- [LISTA DE ACTIVIDADES]
1. Enumera los hábitos que, según López, el sistema escolar debería introducir en los alumnos de acuerdo con el fragmento sobre la escuela y el talento.
2. Escribe lo que sigue a la última frase del fragmento sobre la escuela y el talento.

Sin embargo, la escuela todavía puede desempeñar un papel esencial, también para los que tengan a un genio escondido en la lámpara. “Incluso las personas creativas necesitan una cierta disciplina. Debe ser una disciplina sobre todo interna, pero que puede también imponerse desde lo externo. En este sentido, la escuela puede enseñar a tener capacidad de autocontrol y de trabajo que serán útiles para desarrollar el propio talento”, subraya Enguita, que, en todo caso, recuerda que sentarse en un banco en un aula no tiene por qué ser incompatible con cultivar la propia genialidad. “No hay que olvidar que el año escolar, por lo menos en España, es de 175 días al año. Los que, por alguna razón, no se encuentran cómodos o a gusto en el colegio, disponen de mucho tiempo para desarrollar intereses, pasiones y el talento que uno posee. ¡Más de la mitad de las horas del año, son suyas! No es por acudir a la escuela que una persona con capacidades o talentos especiales va a acabar apretado de la yugular. Por todo eso, es absurdo pensar que si te va mal en la escuela necesariamente te vas a convertir en nada en la vida”.
Así que genios y maestros pueden convivir de una manera provechosa si cada uno pone algo de su parte. Por un lado, los estudiantes pueden aprovechar el marco que ofrece el programa de la enseñanza para no desperdiciar y dispersar sus dotes. Pero ¿qué tiene que hacer la escuela para mejorar? “Lo deseable sería adaptar los criterios de enseñanza al estudiante. La práctica demuestra que en grupos reducidos de alumnos, con atención individualizada, estos aprenden más y están más motivados. Esto requiere recursos y profesionales motivados y formados en altas capacidades. El sistema escolar debería contemplar, además de la adquisición de conocimientos académicos, la educación emocional de los alumnos y el desarrollo de sus habilidades sociales (enseñándoles a ser asertivos) para fortalecer su voluntad e introducir hábitos de esfuerzo, autodisciplina y automotivación”, dice López.

- [MUESTRA DE DATOS]
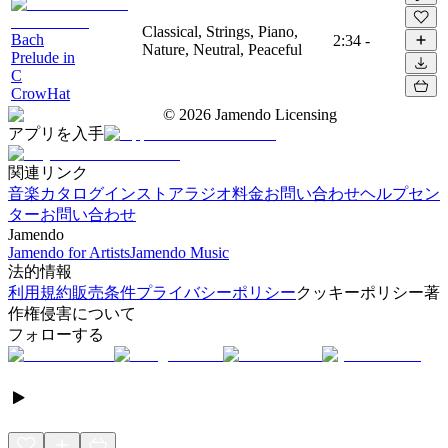
Classical, Strings, Piano,
Bach
2:34
-
Nature, Neutral, Peaceful
Prelude in
C
CrowHat
©
2026
Jamendo Licensing
アプリを入手
関連リンク
音楽カタログ
インストアラジオ
料金
お問い合わせ
ヘルプセン
ター
お問い合わせ
Jamendo
Jamendo for Artists
Jamendo Music
法的情報
利用規約
販売条件
プライバシーポリシー
クッキーポリシー
著
作権侵害について
フォローする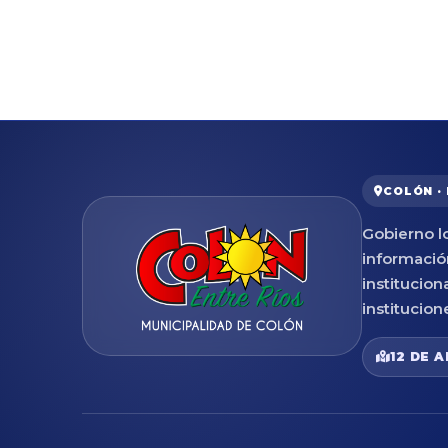
COLÓN ·
Gobierno lo
informació
institucion
institucion
12 DE A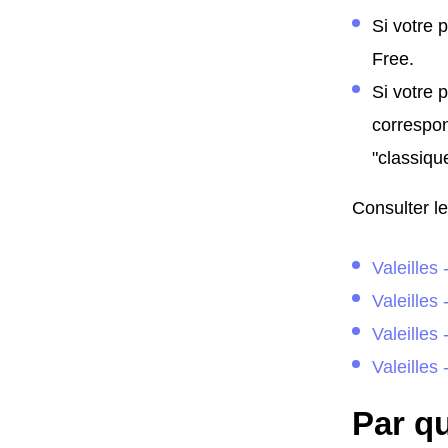
Si votre 
Free.
Si votre 
correspon
"classiqu
Consulter le
Valeilles
Valeilles
Valeilles
Valeilles -
Par qu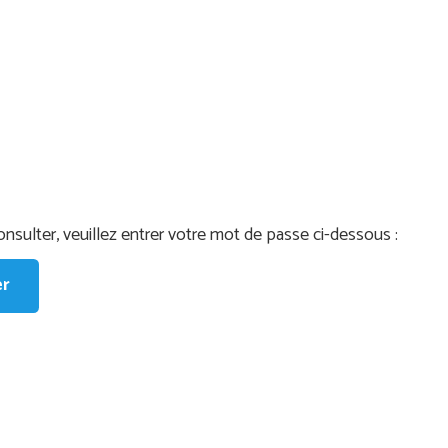
nsulter, veuillez entrer votre mot de passe ci-dessous :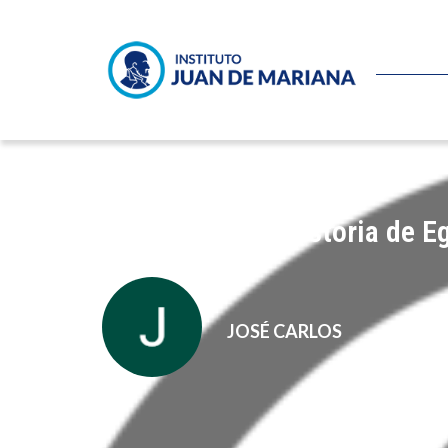
Notas sobre la historia de E
JOSÉ CARLOS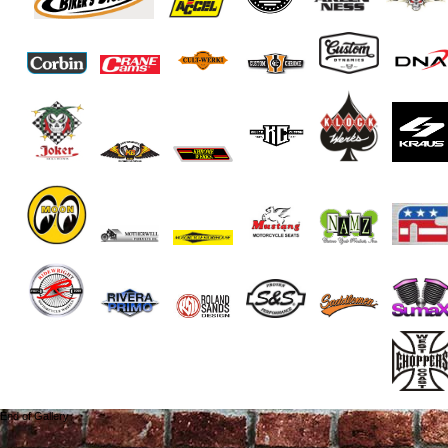
End of Gallery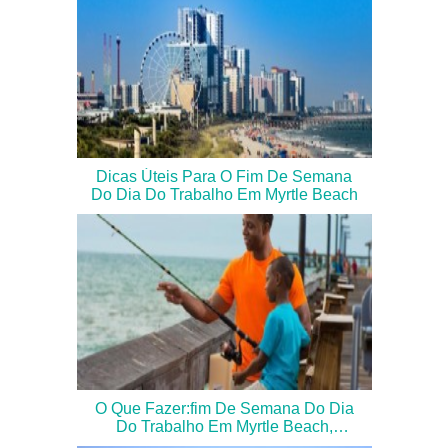
Dicas Úteis Para O Fim De Semana
Do Dia Do Trabalho Em Myrtle Beach
O Que Fazer:fim De Semana Do Dia
Do Trabalho Em Myrtle Beach,
Carolina Do Sul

- [RESULTADOS DEL EJERCICIO]
1. Esfuerzo, autodisciplina y automotivación.

2.
Ahora bien, todo dependerá también de la idea de éxito que cada uno tenga y de la capacidad de sobreponerse a los suspensos. Pennac lo sabe bien. “Yo repetí curso. Y, queridos chicos, os aseguro que en la vida hay cosas mucho peores”. Genial.

1 comentario:

  1. Estoy de acuerdo con todo el contenido del artículo, aunque comparto la idea de que la mayoría de sistemas educativos son obsoletos y poco motivantes/retadores para intelectos más elevados, también creo que lo mucho o poco que la escuela realmente puede enseñar puede ser muy provechoso más adelante, creo que lo importante es reconocer qué será útil y que no y esforzarse en cultivar los propios dotes para materializar los objetivos.